INFORMATION GIVEN: Begin
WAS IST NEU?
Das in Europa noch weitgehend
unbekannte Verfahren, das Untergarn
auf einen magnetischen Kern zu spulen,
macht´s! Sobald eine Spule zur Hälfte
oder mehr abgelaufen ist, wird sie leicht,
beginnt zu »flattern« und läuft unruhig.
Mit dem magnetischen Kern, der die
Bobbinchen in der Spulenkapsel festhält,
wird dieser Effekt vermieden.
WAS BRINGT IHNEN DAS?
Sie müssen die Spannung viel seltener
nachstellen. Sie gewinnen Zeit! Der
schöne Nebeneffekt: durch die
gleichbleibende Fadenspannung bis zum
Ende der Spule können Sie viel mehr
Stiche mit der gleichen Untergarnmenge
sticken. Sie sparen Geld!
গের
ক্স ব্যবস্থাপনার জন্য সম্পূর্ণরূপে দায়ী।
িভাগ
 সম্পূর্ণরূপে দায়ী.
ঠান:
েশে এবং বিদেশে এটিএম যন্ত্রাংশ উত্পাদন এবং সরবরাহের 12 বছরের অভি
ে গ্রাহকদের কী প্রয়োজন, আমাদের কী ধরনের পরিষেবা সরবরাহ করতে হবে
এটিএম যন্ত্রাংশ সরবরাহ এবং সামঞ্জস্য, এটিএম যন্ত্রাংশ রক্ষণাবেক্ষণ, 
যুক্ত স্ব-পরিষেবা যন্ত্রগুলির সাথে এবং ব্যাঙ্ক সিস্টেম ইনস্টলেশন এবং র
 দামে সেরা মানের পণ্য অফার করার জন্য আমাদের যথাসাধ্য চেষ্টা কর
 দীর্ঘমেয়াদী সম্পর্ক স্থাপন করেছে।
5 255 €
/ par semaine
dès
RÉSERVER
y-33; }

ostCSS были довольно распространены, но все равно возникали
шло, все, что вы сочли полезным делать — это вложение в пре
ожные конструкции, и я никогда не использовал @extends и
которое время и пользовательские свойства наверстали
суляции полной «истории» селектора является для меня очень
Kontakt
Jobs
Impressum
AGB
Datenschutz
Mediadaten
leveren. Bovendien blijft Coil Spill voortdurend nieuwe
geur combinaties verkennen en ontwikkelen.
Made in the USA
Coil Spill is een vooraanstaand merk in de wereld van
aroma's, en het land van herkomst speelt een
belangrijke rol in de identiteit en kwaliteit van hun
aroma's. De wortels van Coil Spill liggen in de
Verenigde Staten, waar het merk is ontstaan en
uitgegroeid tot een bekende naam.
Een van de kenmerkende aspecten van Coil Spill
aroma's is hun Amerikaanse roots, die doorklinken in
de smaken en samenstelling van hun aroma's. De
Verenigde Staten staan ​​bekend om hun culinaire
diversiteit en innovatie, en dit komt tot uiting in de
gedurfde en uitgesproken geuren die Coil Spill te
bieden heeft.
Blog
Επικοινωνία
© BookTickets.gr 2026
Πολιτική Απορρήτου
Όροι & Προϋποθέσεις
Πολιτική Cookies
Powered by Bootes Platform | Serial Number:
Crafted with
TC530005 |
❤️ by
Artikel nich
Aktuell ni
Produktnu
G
INFORMATION GIVEN: End
> **INSTRUCTION**
Every line from the one holding "Επικοινωνία" through the last line of the listing above should be set down exactly, and nothing more.

> **RESPONSE BOX**
Επικοινωνία
© BookTickets.gr 2026
Πολιτική Απορρήτου
Όροι & Προϋποθέσεις
Πολιτική Cookies
Powered by Bootes Platform | Serial Number:
Crafted with
TC530005 |
❤️ by
Artikel nich
Aktuell ni
Produktnu
G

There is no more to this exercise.